Data records:
*** Block opens ***

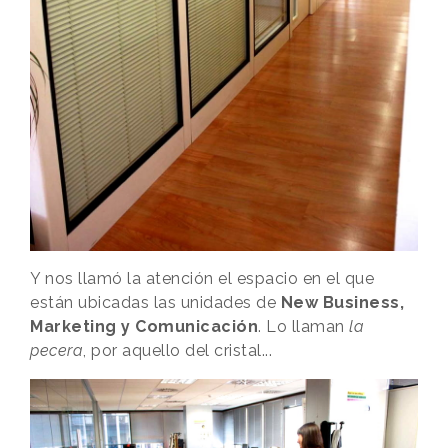
Y nos llamó la atención el espacio en el que
están ubicadas las unidades de
New Business,
Marketing y Comunicación
. Lo llaman
la
pecera
, por aquello del cristal...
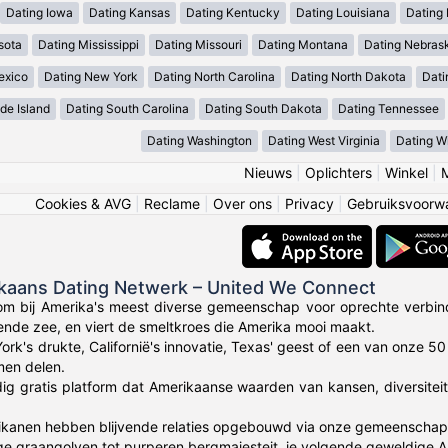
Dating Iowa
Dating Kansas
Dating Kentucky
Dating Louisiana
Dating
sota
Dating Mississippi
Dating Missouri
Dating Montana
Dating Nebras
exico
Dating New York
Dating North Carolina
Dating North Dakota
Dati
de Island
Dating South Carolina
Dating South Dakota
Dating Tennessee
Dating Washington
Dating West Virginia
Dating W
Nieuws
|
Oplichters
|
Winkel
|
Cookies & AVG
|
Reclame
|
Over ons
|
Privacy
|
Gebruiksvoorw
ikaans Dating Netwerk – United We Connect
om bij Amerika's meest diverse gemeenschap voor oprechte verbin
lende zee, en viert de smeltkroes die Amerika mooi maakt.
York's drukte, Californië's innovatie, Texas' geest of een van onze 
en delen.
dig gratis platform dat Amerikaanse waarden van kansen, diversitei
anen hebben blijvende relaties opgebouwd via onze gemeenschap die 
ge graangolven tot purperen bergmajesteit, je volgende geweldige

*** Block closes ***

◆ The problem ◆
An exact copy of every entry above is needed, minus the pictures.

◆ Written answer ◆
Y nos llamó la atención el espacio en el que
están ubicadas las unidades de
New Business,
Marketing y Comunicación
. Lo llaman
la
pecera
, por aquello del cristal...
Dating Iowa
Dating Kansas
Dating Kentucky
Dating Louisiana
Dating
sota
Dating Mississippi
Dating Missouri
Dating Montana
Dating Nebras
exico
Dating New York
Dating North Carolina
Dating North Dakota
Dati
de Island
Dating South Carolina
Dating South Dakota
Dating Tennessee
Dating Washington
Dating West Virginia
Dating W
Nieuws
|
Oplichters
|
Winkel
|
Cookies & AVG
|
Reclame
|
Over ons
|
Privacy
|
Gebruiksvoorw
ikaans Dating Netwerk – United We Connect
om bij Amerika's meest diverse gemeenschap voor oprechte verbin
lende zee, en viert de smeltkroes die Amerika mooi maakt.
York's drukte, Californië's innovatie, Texas' geest of een van onze 
en delen.
dig gratis platform dat Amerikaanse waarden van kansen, diversitei
anen hebben blijvende relaties opgebouwd via onze gemeenschap die 
ge graangolven tot purperen bergmajesteit, je volgende geweldige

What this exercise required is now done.